WHAT THE TASK REQUIRES: Output only the line that contains "In that case" and the lines after it, all verbatim, through the last one below.

(Beginning of AVAILABLE RECORDS)

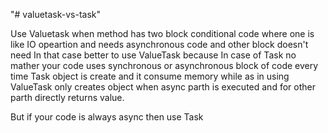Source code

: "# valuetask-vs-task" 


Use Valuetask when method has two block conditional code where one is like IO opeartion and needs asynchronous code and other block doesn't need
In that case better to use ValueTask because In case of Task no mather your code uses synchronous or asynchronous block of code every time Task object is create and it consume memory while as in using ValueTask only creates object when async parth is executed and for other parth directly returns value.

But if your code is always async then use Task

(End of AVAILABLE RECORDS)

RESPONSE BOX:
In that case better to use ValueTask because In case of Task no mather your code uses synchronous or asynchronous block of code every time Task object is create and it consume memory while as in using ValueTask only creates object when async parth is executed and for other parth directly returns value.

But if your code is always async then use Task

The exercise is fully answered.